Prior to online availability of this data, it was only available to the
public as a 7000-page document with weekly updates of as many as 1500
pages. Ten day currency is required in contract bidding. Print delivery
was not always timely. The customer of the print service paid $2000 per
year for the full country. With the current online availability through
NTIS’s FedWorld, the data are updated every Friday. The cost is $600 per
year for unlimited access.
The advantages of NTIS’s database system over paper are:
- Cost Savings
- Timely Delivery
- Powerful and effective search engine
- Rapid access to specific data
- No labor for paper maintenance
- Electronic documents can be incorporated into solicitations, proposals,
and contracts without rekeying. This also eliminates keying errors.
Federal Records
As the federal government continues to shift from paper to electronic
record keeping, the National Archives and Records Administration (NARA),
has major responsibilities to provide guidance on how agencies should
handle this electronic environment. In addition, the hardware and software
needed to access the growing electronic legacy collections must be provided
in order to continue to make these collections available to researchers
and the public.
Shifts in planning, training, and technology that must take place in
order to continue to perform NARA's mission in an electronic environment.
In the strategic plan of NARA it states, "We have to figure out how to
cope with a paper explosion that threatens to overwhelm us, how to get
on top of accelerating technological change, how to take advantage of
opportunities that technologies offer, and how, in a time when the federal
government is cutting back, to make the most of our resources." In addition
to paper NARA is trying to cope with growing quantities of computer-generated
records. In the Federal Government, these range from millions of e-mail
messages to vast scientific databases, all of which require new methods
for appraisal, preservation, and public access.
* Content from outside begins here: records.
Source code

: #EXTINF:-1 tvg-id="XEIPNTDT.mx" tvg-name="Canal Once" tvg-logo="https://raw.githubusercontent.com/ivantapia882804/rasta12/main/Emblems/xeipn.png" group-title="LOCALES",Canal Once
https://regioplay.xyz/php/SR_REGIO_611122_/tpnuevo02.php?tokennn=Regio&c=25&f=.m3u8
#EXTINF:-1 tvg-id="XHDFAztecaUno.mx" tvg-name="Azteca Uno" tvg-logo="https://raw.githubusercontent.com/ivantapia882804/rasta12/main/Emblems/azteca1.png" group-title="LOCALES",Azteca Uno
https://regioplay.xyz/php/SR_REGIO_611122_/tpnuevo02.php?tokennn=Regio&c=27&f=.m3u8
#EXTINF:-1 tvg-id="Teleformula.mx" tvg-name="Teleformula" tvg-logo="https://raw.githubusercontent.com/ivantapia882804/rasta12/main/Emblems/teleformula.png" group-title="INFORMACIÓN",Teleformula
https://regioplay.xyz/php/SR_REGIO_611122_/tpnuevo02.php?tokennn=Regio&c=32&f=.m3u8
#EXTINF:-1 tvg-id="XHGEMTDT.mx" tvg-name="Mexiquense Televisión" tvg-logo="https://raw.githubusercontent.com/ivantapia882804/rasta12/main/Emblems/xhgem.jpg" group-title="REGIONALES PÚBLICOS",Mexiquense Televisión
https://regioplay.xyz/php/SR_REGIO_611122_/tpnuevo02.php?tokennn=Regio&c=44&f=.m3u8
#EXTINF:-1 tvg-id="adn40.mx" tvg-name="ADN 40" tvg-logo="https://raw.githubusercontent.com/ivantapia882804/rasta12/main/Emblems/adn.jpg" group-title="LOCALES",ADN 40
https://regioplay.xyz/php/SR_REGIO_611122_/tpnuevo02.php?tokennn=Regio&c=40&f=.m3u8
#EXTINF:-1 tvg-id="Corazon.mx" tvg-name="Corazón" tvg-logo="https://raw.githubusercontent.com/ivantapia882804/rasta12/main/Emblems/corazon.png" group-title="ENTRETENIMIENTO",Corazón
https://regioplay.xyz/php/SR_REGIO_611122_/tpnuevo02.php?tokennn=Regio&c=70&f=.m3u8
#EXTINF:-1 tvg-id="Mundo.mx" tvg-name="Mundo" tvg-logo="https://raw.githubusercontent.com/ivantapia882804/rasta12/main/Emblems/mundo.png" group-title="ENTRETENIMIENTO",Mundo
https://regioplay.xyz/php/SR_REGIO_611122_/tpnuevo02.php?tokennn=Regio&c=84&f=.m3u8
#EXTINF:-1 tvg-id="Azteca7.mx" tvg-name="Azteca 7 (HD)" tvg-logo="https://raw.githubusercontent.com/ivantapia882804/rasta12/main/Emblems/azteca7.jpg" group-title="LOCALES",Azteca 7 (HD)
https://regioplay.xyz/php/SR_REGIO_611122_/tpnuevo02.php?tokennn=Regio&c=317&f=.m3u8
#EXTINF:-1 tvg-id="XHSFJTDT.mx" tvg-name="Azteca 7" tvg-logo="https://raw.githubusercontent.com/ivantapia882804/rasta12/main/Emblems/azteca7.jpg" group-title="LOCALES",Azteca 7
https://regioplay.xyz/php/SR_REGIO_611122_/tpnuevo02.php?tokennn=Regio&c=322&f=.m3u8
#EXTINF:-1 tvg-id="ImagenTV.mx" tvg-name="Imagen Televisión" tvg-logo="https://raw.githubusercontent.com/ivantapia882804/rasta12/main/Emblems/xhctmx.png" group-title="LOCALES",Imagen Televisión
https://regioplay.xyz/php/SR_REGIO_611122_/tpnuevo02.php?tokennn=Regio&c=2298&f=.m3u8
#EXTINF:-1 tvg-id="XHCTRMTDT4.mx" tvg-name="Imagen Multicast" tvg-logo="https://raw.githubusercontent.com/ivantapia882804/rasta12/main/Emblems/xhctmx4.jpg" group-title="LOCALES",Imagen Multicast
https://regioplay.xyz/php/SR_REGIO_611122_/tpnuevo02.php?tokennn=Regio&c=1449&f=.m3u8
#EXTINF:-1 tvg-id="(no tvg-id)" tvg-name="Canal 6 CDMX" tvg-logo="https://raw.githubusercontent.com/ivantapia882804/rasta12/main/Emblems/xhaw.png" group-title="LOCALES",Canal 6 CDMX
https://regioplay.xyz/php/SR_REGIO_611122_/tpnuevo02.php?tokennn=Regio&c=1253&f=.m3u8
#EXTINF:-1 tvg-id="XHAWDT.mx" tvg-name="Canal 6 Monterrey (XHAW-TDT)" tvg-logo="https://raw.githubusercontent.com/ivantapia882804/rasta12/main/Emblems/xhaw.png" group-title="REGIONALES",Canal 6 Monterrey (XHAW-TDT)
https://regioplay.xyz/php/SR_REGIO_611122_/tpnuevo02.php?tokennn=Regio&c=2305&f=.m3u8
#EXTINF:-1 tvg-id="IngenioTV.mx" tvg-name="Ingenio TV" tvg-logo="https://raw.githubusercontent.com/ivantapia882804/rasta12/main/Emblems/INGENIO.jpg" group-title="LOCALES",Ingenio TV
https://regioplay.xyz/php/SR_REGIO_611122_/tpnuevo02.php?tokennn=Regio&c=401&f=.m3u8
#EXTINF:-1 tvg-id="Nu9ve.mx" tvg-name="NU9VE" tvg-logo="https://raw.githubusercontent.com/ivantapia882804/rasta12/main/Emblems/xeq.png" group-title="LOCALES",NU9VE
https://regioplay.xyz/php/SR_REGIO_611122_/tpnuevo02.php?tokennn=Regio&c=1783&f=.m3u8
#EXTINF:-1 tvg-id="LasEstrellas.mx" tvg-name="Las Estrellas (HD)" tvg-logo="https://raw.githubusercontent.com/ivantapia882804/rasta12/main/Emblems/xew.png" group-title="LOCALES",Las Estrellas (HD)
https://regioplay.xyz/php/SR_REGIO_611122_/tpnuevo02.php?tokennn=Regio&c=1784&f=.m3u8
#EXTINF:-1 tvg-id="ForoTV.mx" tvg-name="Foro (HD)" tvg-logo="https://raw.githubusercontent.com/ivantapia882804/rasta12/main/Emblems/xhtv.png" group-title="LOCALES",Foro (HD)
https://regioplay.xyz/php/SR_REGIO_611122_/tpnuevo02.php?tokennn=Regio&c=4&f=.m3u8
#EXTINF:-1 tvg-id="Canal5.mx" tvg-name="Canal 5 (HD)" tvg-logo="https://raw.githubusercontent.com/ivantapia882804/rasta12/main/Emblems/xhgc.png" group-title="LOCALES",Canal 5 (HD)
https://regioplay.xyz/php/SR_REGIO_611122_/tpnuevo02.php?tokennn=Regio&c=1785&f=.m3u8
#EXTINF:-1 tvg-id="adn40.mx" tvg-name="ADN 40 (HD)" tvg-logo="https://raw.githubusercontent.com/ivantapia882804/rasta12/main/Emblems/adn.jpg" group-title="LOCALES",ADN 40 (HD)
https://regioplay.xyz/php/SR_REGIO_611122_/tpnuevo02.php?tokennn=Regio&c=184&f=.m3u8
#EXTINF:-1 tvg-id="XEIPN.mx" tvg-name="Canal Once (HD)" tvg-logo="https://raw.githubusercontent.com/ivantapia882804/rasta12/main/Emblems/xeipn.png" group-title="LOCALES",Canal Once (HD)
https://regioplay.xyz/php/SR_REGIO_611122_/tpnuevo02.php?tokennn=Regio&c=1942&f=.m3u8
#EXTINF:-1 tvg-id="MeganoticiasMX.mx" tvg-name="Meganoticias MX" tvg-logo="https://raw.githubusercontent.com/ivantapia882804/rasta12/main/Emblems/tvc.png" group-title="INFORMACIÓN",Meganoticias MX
Clearly, electronic records
problems are costly to overcome and require more staff with technical
expertise, a resource we can never have enough of. Moreover, the current
shrinking of government only makes the job larger because as agencies
streamline, programs end, and military bases close, more information is
cleaned out and accumulated records need to be dealt with.
NARA is implementing an Electronic Access Project (EAP) to manage electronic
collections and to provide better access, but basic descriptive work (i.e.,
cataloging to provide accessible content) must be performed first in order
to create the basis for centralized access. EAP had significant infrastructure
investments (http://www.nara.gov/nara/vision/ eap/eaprec.html.). Congress
has appropriated $4.5 million for this project. The operating budget for
NARA also acknowledges the need for continued improvements, beyond the
initial development of EAP, and the increased need for NARA to provide
guidance in the electronic environment. In times of shrinking Federal
resources, NARA's FY98 budget increased 4% over FY97 to accommodate the
transition to a digital information environment.